> [Document text]:
-----

The decision



Upper Tribunal
(Immigration and Asylum Chamber) Appeal Number: PA/05109/2017


THE IMMIGRATION ACTS


Heard at Field House
Decision & Reasons Promulgated
On 15 December 2017
On 17 January 2018



Before

DR H H STOREY
JUDGE OF THE UPPER TRIBUNAL


Between

mr Maged Gamal Abdelhamid Gaballa
(ANONYMITY DIRECTION NOT MADE)
Appellant
and

THE SECRETARY OF STATE FOR THE HOME DEPARTMENT
Respondent


Representation:
For the Appellant: Mr L Tarlow, Home Office Presenting Officer
For the Respondent: Mr A Seelhoff, Solicitor


DECISION AND REASONS
1. In this case the appellant (hereafter the Secretary of State or SSHD) brings a challenge with permission against the decision of Judge Nicholls of the First-tier Tribunal (FtT) allowing the appeal of the respondent (hereafter the claimant) against the decision made by the SSHD on 17 May 2017 refusing to grant asylum.

-----

> [Dataset excerpts]:
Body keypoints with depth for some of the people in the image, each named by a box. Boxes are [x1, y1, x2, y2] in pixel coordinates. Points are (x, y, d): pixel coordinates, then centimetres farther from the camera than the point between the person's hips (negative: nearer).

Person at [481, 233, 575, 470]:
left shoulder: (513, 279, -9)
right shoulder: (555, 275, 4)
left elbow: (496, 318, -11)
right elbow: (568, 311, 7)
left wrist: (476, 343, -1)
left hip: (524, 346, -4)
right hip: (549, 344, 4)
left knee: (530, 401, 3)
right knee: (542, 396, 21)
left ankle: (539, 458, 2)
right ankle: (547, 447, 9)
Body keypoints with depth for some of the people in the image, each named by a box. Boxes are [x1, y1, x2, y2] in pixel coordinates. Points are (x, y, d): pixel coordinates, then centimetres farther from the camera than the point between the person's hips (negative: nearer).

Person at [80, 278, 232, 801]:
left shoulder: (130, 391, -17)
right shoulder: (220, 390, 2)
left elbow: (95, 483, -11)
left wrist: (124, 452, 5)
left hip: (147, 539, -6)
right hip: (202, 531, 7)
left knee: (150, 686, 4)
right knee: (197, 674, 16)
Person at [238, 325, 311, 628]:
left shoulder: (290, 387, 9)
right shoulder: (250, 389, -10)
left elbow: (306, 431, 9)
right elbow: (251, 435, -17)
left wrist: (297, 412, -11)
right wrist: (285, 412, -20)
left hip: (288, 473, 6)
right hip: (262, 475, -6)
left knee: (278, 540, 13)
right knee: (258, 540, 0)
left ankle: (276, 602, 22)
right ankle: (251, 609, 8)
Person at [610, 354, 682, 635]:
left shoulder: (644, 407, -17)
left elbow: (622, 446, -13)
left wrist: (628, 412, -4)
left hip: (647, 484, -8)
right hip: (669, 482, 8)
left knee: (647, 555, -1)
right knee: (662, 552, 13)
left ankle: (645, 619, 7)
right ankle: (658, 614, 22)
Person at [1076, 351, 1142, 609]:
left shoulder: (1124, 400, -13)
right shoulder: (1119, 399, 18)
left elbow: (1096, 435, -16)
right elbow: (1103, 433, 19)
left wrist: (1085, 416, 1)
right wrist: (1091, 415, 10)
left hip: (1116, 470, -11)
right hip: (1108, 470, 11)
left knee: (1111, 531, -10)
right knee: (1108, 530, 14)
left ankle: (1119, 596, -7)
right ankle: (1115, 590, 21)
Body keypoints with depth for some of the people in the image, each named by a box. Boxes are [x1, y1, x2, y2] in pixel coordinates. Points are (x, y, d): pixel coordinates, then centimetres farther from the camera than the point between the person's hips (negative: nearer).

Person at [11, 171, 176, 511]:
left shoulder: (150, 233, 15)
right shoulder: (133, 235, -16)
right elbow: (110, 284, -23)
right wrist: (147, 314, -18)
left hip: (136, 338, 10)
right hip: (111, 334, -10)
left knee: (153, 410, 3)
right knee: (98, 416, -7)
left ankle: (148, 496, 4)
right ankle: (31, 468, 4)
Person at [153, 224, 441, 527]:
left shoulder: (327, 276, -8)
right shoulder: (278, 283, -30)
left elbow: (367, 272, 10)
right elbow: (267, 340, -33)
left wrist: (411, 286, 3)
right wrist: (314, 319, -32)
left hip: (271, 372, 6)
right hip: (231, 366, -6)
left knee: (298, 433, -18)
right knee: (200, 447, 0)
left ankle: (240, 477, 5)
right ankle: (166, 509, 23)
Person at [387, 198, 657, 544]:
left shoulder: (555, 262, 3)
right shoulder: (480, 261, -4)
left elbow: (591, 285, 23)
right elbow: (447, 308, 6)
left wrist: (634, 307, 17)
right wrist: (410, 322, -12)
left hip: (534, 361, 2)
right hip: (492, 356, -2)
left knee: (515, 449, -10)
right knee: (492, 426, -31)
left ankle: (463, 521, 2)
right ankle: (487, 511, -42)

-----

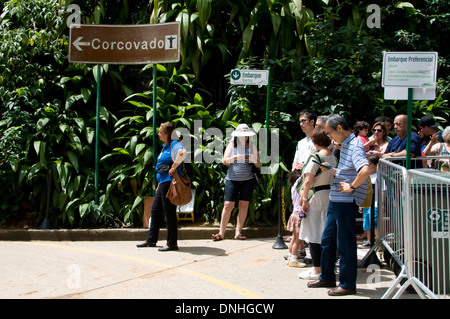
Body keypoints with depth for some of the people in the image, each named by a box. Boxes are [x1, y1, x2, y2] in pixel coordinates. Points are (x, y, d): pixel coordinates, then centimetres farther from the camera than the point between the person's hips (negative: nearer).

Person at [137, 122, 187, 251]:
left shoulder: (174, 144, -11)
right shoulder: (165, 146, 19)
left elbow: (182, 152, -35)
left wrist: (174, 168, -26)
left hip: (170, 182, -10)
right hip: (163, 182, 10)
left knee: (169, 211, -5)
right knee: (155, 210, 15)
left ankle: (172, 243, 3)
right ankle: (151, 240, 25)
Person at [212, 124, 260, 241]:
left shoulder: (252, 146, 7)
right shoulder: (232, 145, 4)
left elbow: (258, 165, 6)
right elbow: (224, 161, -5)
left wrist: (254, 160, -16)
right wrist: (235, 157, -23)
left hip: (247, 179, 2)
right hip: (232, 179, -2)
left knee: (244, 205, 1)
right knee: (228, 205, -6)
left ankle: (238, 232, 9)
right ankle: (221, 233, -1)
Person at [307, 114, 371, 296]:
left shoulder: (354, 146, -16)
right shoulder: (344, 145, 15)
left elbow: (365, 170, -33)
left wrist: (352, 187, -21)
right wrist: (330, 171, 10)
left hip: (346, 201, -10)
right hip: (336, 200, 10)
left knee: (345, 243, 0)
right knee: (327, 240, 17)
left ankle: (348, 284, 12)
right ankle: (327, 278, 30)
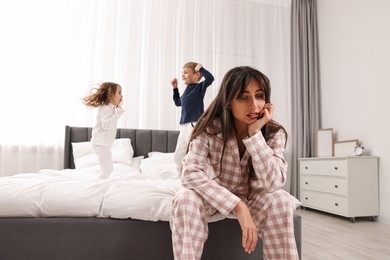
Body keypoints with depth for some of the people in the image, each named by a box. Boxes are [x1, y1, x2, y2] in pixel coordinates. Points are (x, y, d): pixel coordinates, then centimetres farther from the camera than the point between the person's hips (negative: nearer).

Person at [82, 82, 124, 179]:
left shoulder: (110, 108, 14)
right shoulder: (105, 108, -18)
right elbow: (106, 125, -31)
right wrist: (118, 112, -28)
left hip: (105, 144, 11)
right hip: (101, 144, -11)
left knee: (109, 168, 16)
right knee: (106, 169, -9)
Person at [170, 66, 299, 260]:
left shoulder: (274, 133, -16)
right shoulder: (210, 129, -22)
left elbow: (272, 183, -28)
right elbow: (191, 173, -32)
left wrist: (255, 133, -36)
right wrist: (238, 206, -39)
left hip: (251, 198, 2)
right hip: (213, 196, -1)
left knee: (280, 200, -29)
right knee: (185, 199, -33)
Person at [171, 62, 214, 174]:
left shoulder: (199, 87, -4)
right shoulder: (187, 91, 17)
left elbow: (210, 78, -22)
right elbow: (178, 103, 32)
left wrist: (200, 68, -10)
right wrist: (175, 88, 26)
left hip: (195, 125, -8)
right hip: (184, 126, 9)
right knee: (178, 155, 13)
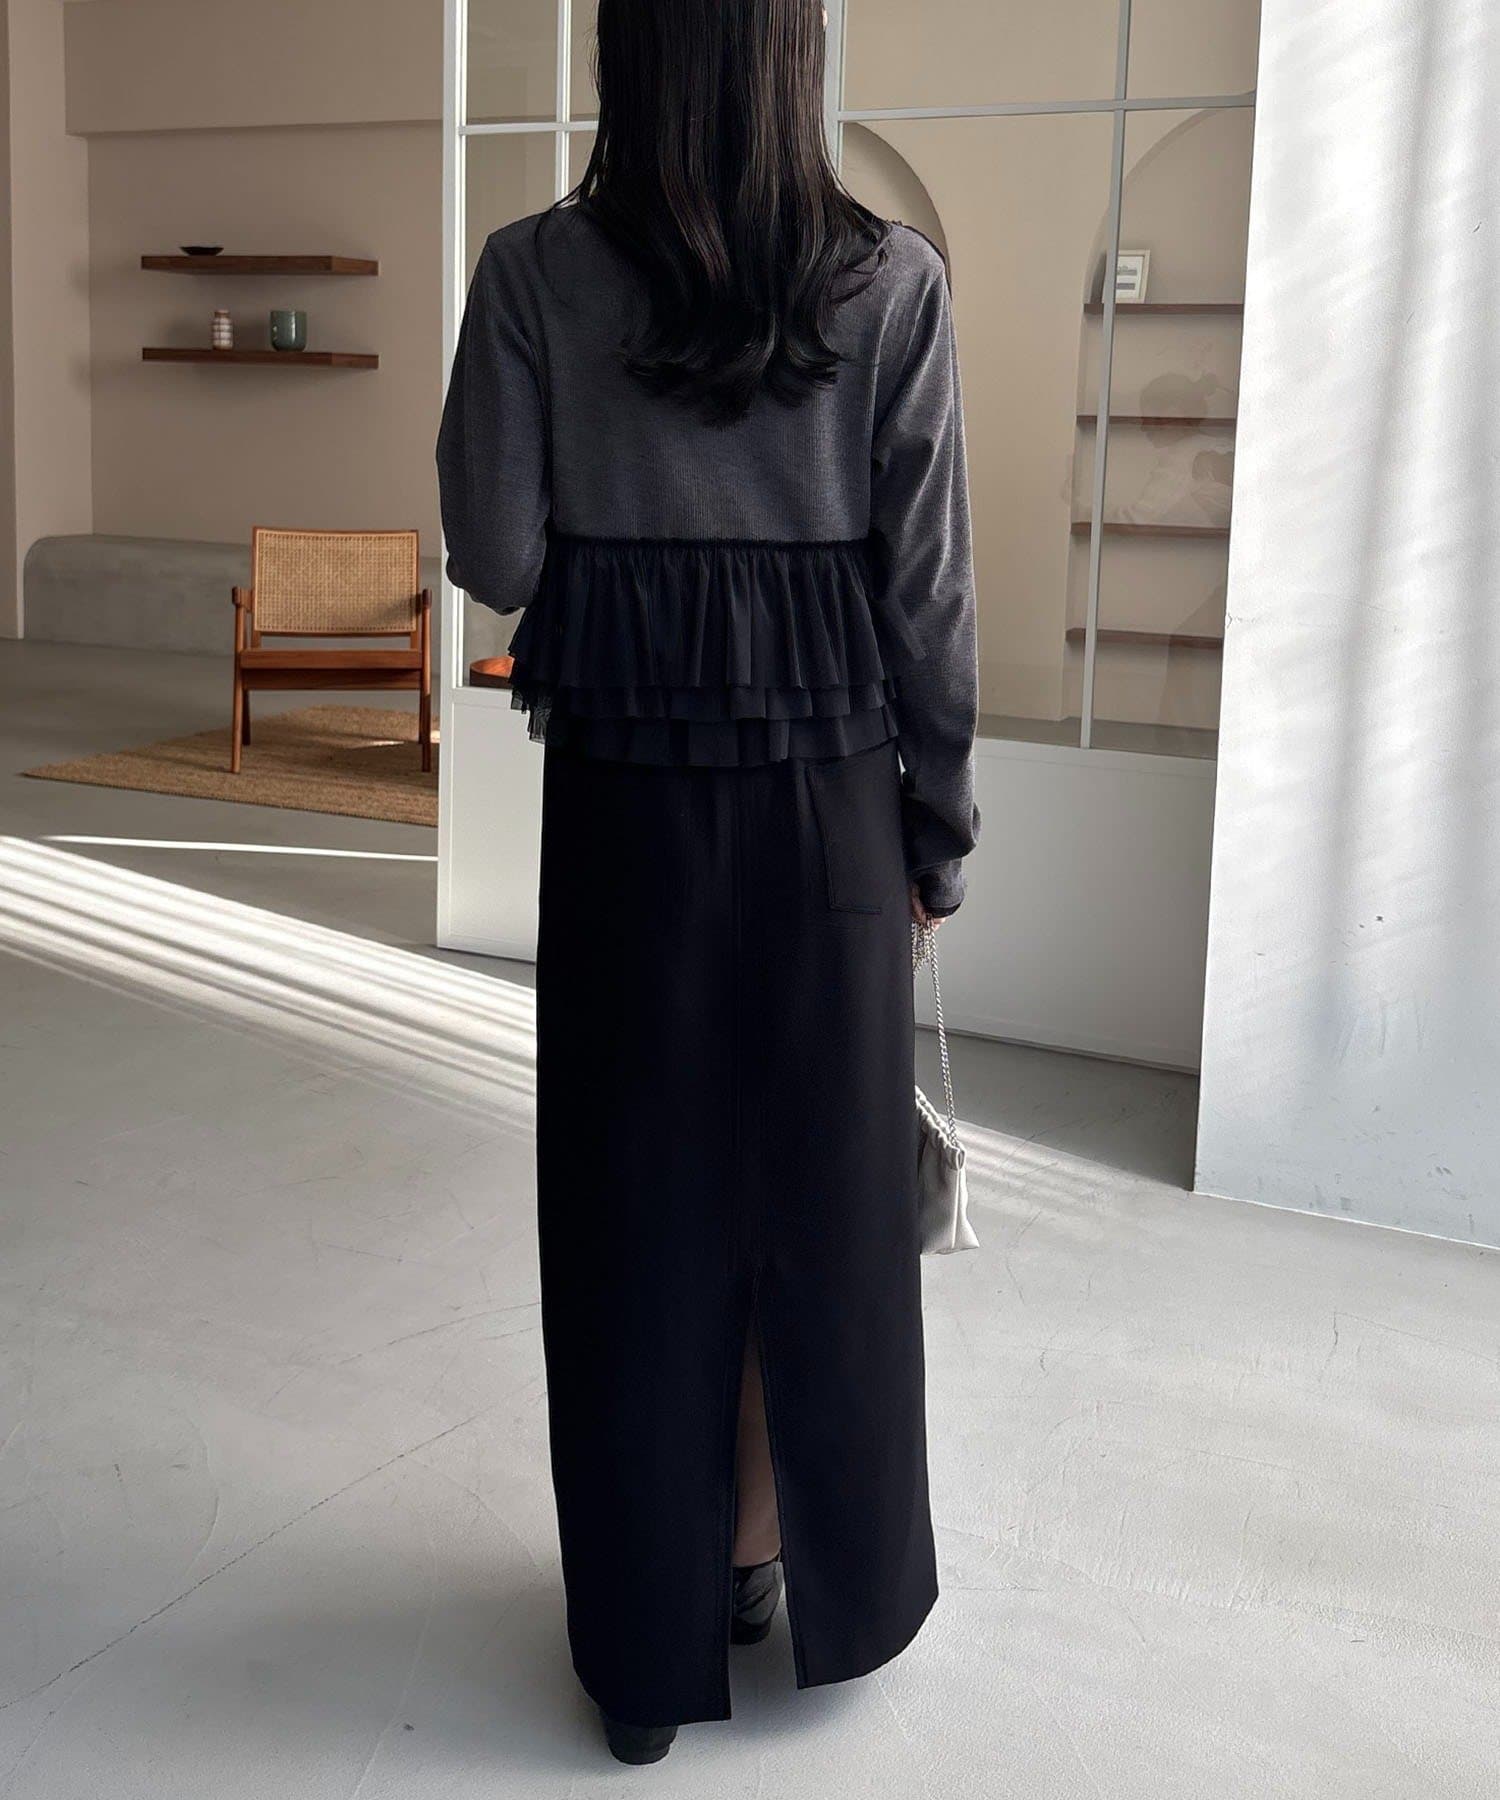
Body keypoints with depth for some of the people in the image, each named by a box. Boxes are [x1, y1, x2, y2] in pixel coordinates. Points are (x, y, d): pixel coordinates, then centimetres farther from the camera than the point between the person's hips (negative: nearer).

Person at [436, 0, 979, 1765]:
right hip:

-----

> [Work to complete]:
[1] According to the tribunal decision, on what date did the SSHD refuse to grant asylum?
[2] Write the next part of the tribunal decision, picking up after its final sentence.
The rows have no connection to the tribunal decision.

> [Answers for the tasks]:
[1] 17 May 2017

[2]
2. The basis of the claimant's asylum claim was that he had become involved in Egypt with the Freedom and Justice Party, a political wing of the Muslim Brotherhood. He had been detained and ill-treated by the military in August 2013. After he had been released in October 2013, he continued to help the Muslim Brotherhood. On 9 May 2015 he was again arrested and ill-treated before being released on conditions on 25 May. He then applied for a business visa to the UK and left Egypt on 27 July 2015. He claimed that an arrest warrant had been issued against him after he left.
3. In the Reasons for Refusal Letter (RFRL) the SSHD stated that it was not accepted that the claimant had given a credible account of being a member of the Liberty and Justice Party or of the Muslim Brotherhood or of having been detained and ill-treated by the authorities.
4. The judge, having heard the claimant give oral evidence, found that he was credible.
5. The SSHD's grounds assail the judge's decision in two main respects. First it is submitted that the judge failed to properly apply s.8 of the 2004 Act and in reality only paid lip service to it. Secondly it was argued that the judge had simply not engaged with materially applicable adverse points in the RFRL.
6. I heard brief submissions from Mr Tarlow and Mr Seelhoff.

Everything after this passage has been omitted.